# What needs to be done
Where does the word "trabajo" show up in the records? Copy every line that has it.

# Given information
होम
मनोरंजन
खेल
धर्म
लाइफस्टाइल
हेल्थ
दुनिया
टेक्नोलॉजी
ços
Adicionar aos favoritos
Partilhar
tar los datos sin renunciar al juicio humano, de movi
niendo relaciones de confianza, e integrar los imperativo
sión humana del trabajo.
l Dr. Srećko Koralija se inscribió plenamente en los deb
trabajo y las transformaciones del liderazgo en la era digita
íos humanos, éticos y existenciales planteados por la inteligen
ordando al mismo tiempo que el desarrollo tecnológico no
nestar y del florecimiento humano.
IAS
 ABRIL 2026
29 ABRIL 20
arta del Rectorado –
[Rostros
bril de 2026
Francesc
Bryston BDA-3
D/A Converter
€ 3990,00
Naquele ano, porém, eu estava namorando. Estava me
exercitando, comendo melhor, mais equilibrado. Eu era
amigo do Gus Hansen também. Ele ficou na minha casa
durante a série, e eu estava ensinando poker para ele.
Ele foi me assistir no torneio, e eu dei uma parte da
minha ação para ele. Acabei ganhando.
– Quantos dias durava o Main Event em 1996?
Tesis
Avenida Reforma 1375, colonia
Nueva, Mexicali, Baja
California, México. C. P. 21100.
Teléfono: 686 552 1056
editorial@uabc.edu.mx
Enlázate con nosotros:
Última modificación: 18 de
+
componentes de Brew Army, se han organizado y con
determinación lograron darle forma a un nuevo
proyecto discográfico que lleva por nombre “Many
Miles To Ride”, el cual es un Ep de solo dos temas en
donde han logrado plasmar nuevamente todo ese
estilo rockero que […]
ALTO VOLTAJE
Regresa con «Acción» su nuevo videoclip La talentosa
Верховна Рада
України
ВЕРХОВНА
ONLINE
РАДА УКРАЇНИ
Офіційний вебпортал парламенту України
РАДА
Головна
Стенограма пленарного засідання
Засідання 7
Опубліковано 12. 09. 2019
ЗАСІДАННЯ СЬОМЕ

# Written response
sión humana del trabajo.
trabajo y las transformaciones del liderazgo en la era digita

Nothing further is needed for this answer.